(Saved entries)

========================================================================

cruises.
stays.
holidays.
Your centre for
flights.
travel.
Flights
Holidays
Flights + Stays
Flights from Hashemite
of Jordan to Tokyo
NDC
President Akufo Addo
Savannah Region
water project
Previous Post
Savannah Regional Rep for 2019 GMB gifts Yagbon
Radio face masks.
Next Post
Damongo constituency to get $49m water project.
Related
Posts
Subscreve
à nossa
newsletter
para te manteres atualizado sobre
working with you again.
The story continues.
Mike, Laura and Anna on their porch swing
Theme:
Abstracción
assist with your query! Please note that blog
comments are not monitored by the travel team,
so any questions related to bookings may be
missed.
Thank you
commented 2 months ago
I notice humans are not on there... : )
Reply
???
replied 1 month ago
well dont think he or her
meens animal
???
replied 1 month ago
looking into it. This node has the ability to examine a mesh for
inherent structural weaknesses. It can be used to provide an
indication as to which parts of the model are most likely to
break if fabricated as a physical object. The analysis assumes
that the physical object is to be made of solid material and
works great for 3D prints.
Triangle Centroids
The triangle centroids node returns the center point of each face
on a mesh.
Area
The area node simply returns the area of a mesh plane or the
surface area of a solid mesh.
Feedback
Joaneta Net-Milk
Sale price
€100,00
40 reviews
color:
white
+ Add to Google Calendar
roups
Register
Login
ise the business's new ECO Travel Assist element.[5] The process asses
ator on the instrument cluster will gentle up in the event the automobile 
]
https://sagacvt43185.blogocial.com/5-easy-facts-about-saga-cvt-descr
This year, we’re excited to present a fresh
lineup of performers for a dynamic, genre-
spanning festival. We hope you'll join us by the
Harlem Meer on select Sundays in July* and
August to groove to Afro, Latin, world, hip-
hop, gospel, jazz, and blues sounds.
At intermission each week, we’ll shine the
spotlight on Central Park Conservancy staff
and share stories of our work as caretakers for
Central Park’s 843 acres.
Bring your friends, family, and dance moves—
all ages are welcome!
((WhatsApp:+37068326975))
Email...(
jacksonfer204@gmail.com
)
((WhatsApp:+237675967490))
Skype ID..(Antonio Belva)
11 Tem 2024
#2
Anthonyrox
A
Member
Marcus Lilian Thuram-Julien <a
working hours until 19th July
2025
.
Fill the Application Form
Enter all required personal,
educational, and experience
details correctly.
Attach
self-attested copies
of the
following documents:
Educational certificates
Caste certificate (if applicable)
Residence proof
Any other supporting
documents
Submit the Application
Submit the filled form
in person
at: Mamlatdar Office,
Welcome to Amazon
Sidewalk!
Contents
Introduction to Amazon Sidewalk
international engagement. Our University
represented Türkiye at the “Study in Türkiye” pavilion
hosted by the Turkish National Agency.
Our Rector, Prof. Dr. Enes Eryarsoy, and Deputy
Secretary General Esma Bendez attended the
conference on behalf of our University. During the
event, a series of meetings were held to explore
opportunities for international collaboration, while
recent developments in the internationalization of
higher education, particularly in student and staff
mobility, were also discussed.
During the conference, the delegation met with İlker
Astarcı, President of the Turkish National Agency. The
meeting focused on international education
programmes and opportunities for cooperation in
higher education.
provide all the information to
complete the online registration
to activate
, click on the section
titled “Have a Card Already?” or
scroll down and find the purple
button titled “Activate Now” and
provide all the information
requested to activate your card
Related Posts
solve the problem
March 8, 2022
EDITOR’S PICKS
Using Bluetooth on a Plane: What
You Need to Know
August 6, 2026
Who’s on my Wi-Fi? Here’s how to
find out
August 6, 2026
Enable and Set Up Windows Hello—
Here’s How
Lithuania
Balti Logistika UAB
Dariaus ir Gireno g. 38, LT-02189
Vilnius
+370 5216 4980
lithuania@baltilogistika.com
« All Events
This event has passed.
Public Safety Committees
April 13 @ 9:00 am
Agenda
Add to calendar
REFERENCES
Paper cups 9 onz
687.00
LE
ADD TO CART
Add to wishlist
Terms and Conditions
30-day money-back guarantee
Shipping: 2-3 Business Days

========================================================================

- **Job item**: With the line containing "Add to calendar" as the first and the last line above as the final one, copy those lines exactly and no others.

- **Result below**:
Add to calendar
REFERENCES
Paper cups 9 onz
687.00
LE
ADD TO CART
Add to wishlist
Terms and Conditions
30-day money-back guarantee
Shipping: 2-3 Business Days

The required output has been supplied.